Print every line below without adding or leaving out a single word.

MATERIAL SUPPLIED:
# # # # #
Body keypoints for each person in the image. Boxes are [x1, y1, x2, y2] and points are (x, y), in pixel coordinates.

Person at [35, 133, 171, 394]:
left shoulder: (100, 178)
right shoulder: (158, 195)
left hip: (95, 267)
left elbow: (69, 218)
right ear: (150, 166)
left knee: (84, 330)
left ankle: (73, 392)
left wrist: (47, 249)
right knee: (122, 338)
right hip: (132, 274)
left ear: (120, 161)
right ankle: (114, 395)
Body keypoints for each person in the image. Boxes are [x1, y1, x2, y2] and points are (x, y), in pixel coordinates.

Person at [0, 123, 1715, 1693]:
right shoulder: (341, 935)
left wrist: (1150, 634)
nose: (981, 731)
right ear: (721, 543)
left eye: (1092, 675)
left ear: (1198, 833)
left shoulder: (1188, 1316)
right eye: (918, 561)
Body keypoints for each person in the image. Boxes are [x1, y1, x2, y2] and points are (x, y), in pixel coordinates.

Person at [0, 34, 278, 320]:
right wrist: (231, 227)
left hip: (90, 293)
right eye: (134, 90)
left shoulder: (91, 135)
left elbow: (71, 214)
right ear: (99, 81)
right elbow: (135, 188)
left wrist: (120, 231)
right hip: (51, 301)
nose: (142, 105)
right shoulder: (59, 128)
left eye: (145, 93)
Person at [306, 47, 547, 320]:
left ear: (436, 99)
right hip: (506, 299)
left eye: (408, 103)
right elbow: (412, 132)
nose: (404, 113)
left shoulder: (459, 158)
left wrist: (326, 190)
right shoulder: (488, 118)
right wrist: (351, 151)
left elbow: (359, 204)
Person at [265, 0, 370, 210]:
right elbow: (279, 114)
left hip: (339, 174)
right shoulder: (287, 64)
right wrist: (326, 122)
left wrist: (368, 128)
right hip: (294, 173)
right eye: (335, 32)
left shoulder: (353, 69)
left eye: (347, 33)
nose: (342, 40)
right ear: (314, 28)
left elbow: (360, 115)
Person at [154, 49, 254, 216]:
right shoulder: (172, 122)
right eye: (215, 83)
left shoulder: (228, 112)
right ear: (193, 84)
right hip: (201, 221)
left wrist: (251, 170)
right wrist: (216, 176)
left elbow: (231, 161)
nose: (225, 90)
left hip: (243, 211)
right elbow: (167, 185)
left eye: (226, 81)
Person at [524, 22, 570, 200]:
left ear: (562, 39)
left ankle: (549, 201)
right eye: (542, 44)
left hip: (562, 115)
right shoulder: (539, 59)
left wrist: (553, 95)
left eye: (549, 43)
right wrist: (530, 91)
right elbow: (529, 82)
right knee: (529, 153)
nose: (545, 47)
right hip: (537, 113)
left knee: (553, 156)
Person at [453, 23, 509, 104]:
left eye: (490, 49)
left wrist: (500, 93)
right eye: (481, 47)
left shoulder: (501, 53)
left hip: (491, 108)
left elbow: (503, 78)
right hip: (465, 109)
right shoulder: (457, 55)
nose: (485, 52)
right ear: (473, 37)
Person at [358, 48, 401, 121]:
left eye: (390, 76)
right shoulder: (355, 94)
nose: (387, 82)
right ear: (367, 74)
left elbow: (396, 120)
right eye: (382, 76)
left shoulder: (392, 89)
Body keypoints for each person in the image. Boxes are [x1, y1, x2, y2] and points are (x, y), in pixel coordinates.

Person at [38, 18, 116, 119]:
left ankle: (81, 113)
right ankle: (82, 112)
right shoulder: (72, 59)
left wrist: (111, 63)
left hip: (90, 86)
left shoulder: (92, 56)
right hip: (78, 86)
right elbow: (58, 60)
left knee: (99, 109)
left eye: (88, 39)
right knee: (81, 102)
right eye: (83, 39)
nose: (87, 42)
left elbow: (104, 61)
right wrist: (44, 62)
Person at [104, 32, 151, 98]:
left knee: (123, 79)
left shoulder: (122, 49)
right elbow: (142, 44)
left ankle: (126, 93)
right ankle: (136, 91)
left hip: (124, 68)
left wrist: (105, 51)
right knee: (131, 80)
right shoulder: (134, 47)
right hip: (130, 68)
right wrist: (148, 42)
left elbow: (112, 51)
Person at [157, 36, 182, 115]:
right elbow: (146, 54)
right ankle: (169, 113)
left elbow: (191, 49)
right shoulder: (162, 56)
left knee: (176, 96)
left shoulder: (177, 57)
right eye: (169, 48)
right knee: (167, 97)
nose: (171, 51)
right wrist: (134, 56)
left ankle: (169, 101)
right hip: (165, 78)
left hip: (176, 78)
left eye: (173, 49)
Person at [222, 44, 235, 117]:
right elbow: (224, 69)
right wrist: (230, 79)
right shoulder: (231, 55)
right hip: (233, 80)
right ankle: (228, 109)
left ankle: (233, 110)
# # # # #
RESPONSE TO THE TASK:
Body keypoints for each person in the image. Boxes are [x1, y1, x2, y2] and points are (x, y), in pixel coordinates.

Person at [35, 133, 171, 394]:
left shoulder: (100, 178)
right shoulder: (158, 195)
left hip: (95, 267)
left elbow: (69, 218)
right ear: (150, 166)
left knee: (84, 330)
left ankle: (73, 392)
left wrist: (47, 249)
right knee: (122, 338)
right hip: (132, 274)
left ear: (120, 161)
right ankle: (114, 395)
Body keypoints for each person in the image. Boxes are [x1, y1, x2, y2] and points are (x, y), in pixel coordinates.

Person at [0, 123, 1715, 1693]:
right shoulder: (341, 935)
left wrist: (1150, 634)
nose: (981, 731)
right ear: (721, 543)
left eye: (1092, 675)
left ear: (1198, 833)
left shoulder: (1188, 1316)
right eye: (918, 561)
Body keypoints for each person in the image. Boxes are [x1, y1, x2, y2] and points are (x, y), in pixel coordinates.

Person at [0, 34, 278, 320]:
right wrist: (231, 227)
left hip: (90, 293)
right eye: (134, 90)
left shoulder: (91, 135)
left elbow: (71, 214)
right ear: (99, 81)
right elbow: (135, 188)
left wrist: (120, 231)
right hip: (51, 301)
nose: (142, 105)
right shoulder: (59, 128)
left eye: (145, 93)
Person at [306, 47, 547, 320]:
left ear: (436, 99)
right hip: (506, 299)
left eye: (408, 103)
right elbow: (412, 132)
nose: (404, 113)
left shoulder: (459, 158)
left wrist: (326, 190)
right shoulder: (488, 118)
right wrist: (351, 151)
left elbow: (359, 204)
Person at [265, 0, 370, 210]:
right elbow: (279, 114)
left hip: (339, 174)
right shoulder: (287, 64)
right wrist: (326, 122)
left wrist: (368, 128)
right hip: (294, 173)
right eye: (335, 32)
left shoulder: (353, 69)
left eye: (347, 33)
nose: (342, 40)
right ear: (314, 28)
left elbow: (360, 115)
Person at [154, 49, 254, 216]:
right shoulder: (172, 122)
right eye: (215, 83)
left shoulder: (228, 112)
right ear: (193, 84)
right hip: (201, 221)
left wrist: (251, 170)
right wrist: (216, 176)
left elbow: (231, 161)
nose: (225, 90)
left hip: (243, 211)
right elbow: (167, 185)
left eye: (226, 81)
Person at [524, 22, 570, 200]:
left ear: (562, 39)
left ankle: (549, 201)
right eye: (542, 44)
left hip: (562, 115)
right shoulder: (539, 59)
left wrist: (553, 95)
left eye: (549, 43)
right wrist: (530, 91)
right elbow: (529, 82)
right knee: (529, 153)
nose: (545, 47)
right hip: (537, 113)
left knee: (553, 156)
Person at [453, 23, 509, 104]:
left eye: (490, 49)
left wrist: (500, 93)
right eye: (481, 47)
left shoulder: (501, 53)
left hip: (491, 108)
left elbow: (503, 78)
right hip: (465, 109)
right shoulder: (457, 55)
nose: (485, 52)
right ear: (473, 37)
Person at [358, 48, 401, 121]:
left eye: (390, 76)
right shoulder: (355, 94)
nose: (387, 82)
right ear: (367, 74)
left elbow: (396, 120)
right eye: (382, 76)
left shoulder: (392, 89)
Body keypoints for each person in the image. Boxes are [x1, y1, x2, y2] and points are (x, y), in pixel coordinates.

Person at [38, 18, 116, 119]:
left ankle: (81, 113)
right ankle: (82, 112)
right shoulder: (72, 59)
left wrist: (111, 63)
left hip: (90, 86)
left shoulder: (92, 56)
right hip: (78, 86)
right elbow: (58, 60)
left knee: (99, 109)
left eye: (88, 39)
right knee: (81, 102)
right eye: (83, 39)
nose: (87, 42)
left elbow: (104, 61)
right wrist: (44, 62)
Person at [104, 32, 151, 98]:
left knee: (123, 79)
left shoulder: (122, 49)
right elbow: (142, 44)
left ankle: (126, 93)
right ankle: (136, 91)
left hip: (124, 68)
left wrist: (105, 51)
right knee: (131, 80)
right shoulder: (134, 47)
right hip: (130, 68)
right wrist: (148, 42)
left elbow: (112, 51)
Person at [157, 36, 182, 115]:
right elbow: (146, 54)
right ankle: (169, 113)
left elbow: (191, 49)
right shoulder: (162, 56)
left knee: (176, 96)
left shoulder: (177, 57)
right eye: (169, 48)
right knee: (167, 97)
nose: (171, 51)
right wrist: (134, 56)
left ankle: (169, 101)
right hip: (165, 78)
left hip: (176, 78)
left eye: (173, 49)
Person at [222, 44, 235, 117]:
right elbow: (224, 69)
right wrist: (230, 79)
right shoulder: (231, 55)
right hip: (233, 80)
right ankle: (228, 109)
left ankle: (233, 110)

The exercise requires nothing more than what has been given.